Try it
In the article on Sunway REIT's hypermarket purchase, with which company did the trust's manager sign the conditional sale and purchase agreement?

Text shown

Start of Block

Sunway REIT acquires six hypermarkets for RM520mil

Sunway REIT Management chief executive officer Datuk Jeffrey Ng

PETALING JAYA: Sunway Real Estate Investment Trust (Sunway REIT) is acquiring six hypermarkets, five within the Klang Valley and one in Johor, for RM520mil.

In a statement, Sunway REIT said the hypermarkets are located in Kinrara, Putra Heights, USJ, Klang, Ulu Kelang and Plentong.

Collectively, the properties will have a total land area and total gross floor area of 56 acres and 2.35 million sq ft, respectively.

Sunway REIT said its manager, Sunway REIT Management Sdn Bhd, had entered into a conditional sale and purchase agreement with Kwasa Properties Sdn Bhd, a wholly-owned subsidiary of the Employees Provident Fund, for the proposed acquisitions.

“The properties are strategically located in densely populated and matured residential areas in Klang Valley and Johor, surrounded by high-population catchments and provide non-discretionary products and services to the local mass-market.”

End of Block

Given records
Start of Block

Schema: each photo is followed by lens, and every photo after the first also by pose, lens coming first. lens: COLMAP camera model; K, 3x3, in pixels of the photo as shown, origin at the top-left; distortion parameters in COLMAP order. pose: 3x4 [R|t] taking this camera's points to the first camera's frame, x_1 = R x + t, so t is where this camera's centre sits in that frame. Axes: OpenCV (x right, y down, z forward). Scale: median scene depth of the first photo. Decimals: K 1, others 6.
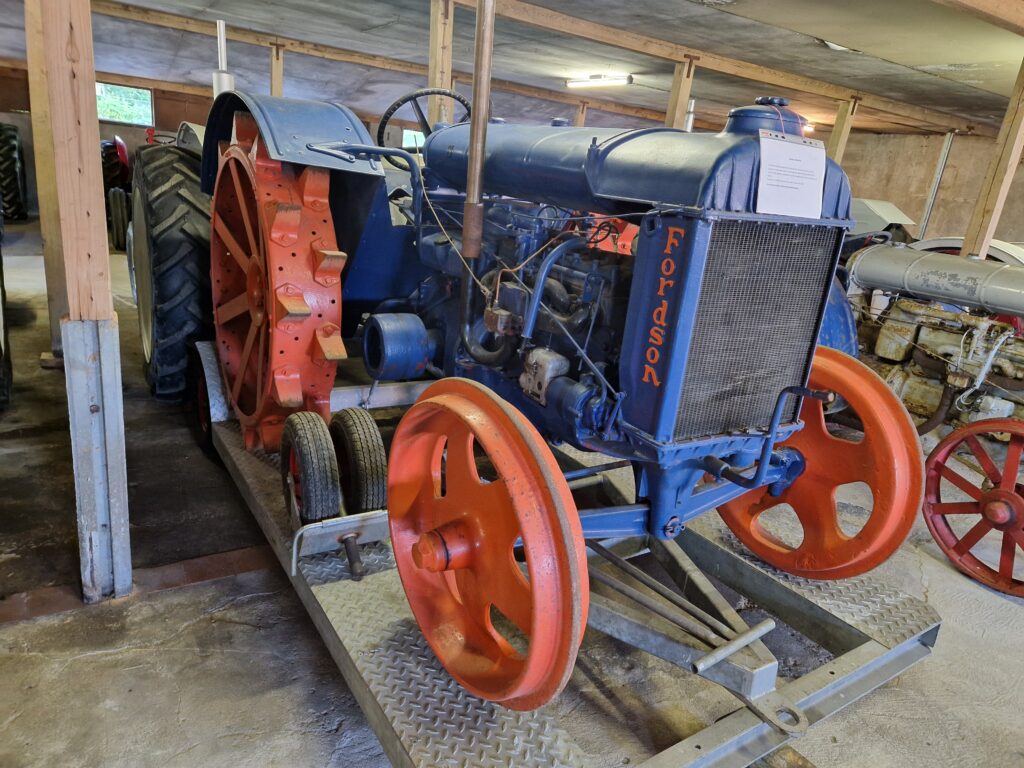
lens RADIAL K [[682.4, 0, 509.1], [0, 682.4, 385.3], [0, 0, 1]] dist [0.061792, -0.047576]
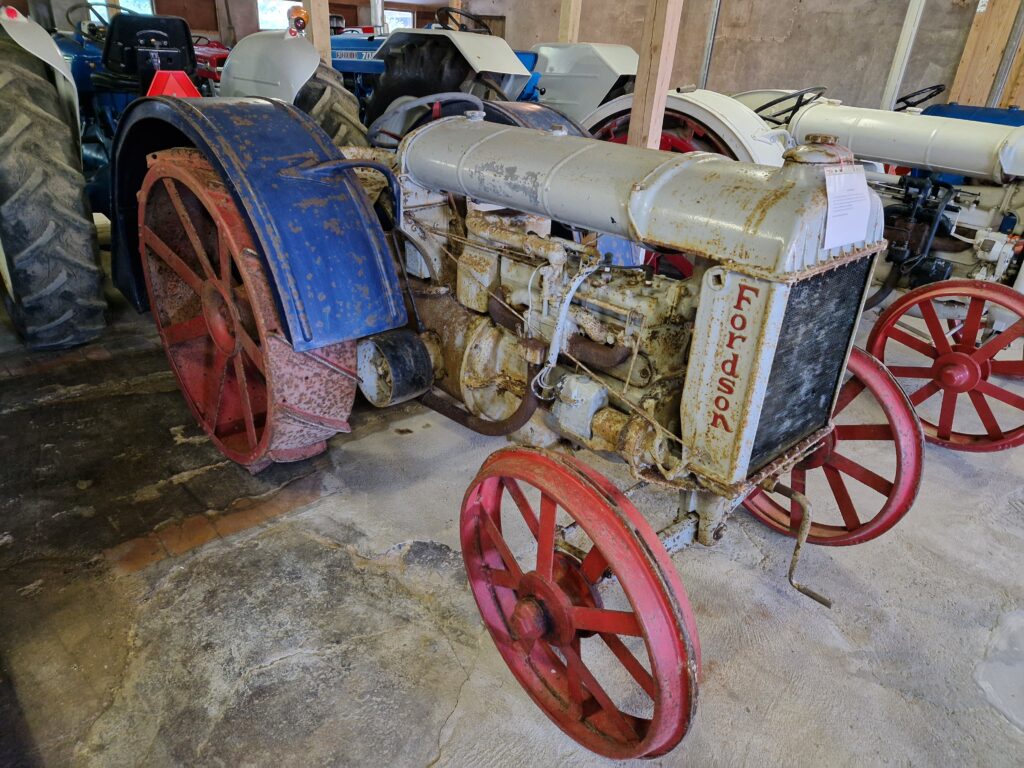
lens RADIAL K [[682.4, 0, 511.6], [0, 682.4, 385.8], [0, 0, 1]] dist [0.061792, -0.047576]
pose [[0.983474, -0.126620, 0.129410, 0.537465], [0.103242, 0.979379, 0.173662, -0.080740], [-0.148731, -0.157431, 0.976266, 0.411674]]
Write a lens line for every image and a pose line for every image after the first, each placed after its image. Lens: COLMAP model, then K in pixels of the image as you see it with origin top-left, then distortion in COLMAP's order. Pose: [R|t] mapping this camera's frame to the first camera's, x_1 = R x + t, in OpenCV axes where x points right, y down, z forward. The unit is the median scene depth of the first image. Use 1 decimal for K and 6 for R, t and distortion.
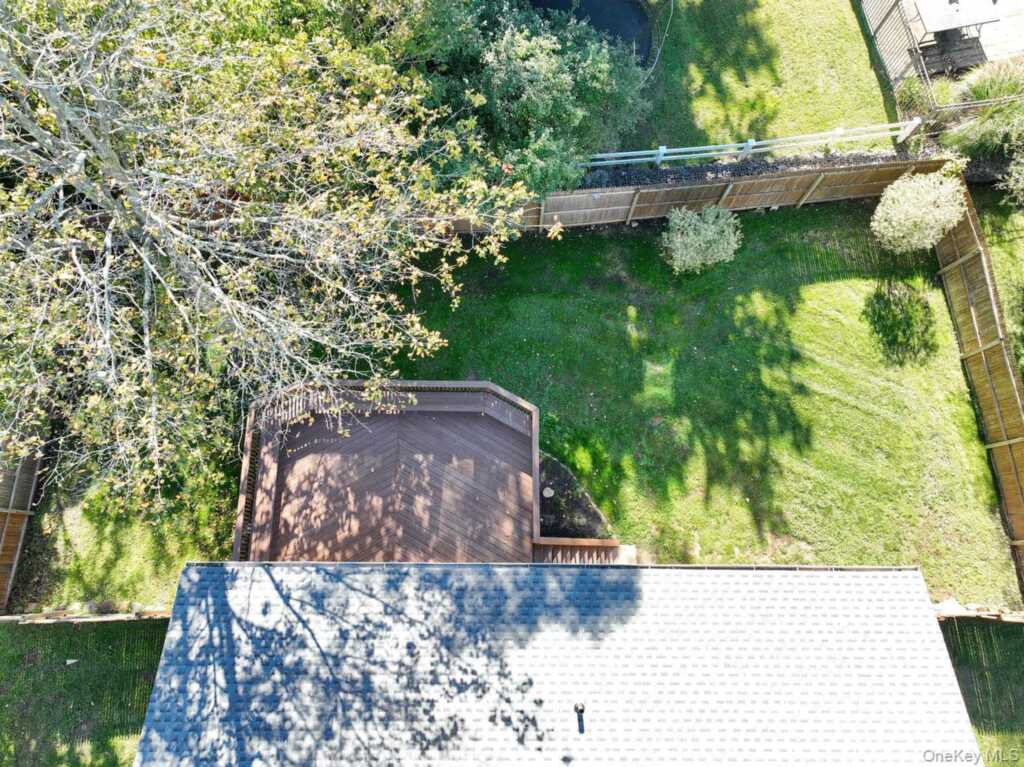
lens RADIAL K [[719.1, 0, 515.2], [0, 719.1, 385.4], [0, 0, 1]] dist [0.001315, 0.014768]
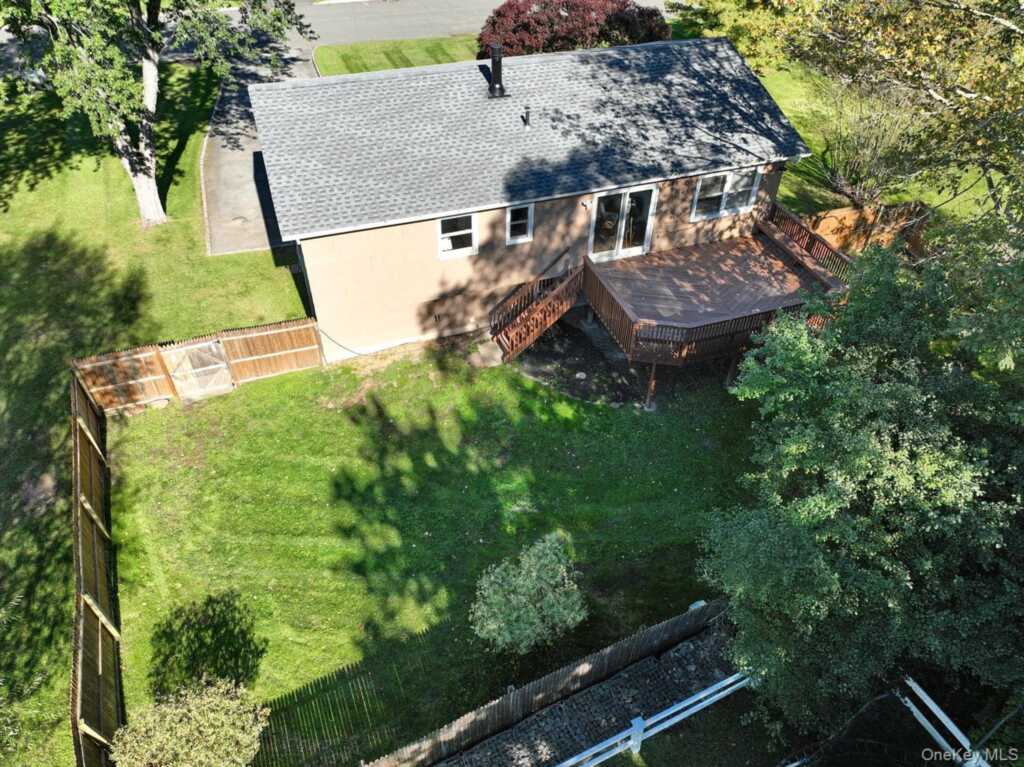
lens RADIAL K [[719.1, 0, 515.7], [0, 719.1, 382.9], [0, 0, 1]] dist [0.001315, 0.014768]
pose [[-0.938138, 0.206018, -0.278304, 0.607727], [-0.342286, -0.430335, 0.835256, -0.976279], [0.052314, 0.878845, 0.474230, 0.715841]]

End of Block
Start of Block

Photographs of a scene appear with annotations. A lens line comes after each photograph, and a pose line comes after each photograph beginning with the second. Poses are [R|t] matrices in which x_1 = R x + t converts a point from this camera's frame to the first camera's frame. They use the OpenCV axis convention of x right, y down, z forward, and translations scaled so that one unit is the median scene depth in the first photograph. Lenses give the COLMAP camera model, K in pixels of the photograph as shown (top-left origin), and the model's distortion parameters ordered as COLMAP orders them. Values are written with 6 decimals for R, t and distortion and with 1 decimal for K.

End of Block

Written answer
Kwasa Properties Sdn Bhd, a wholly-owned subsidiary of the Employees Provident Fund.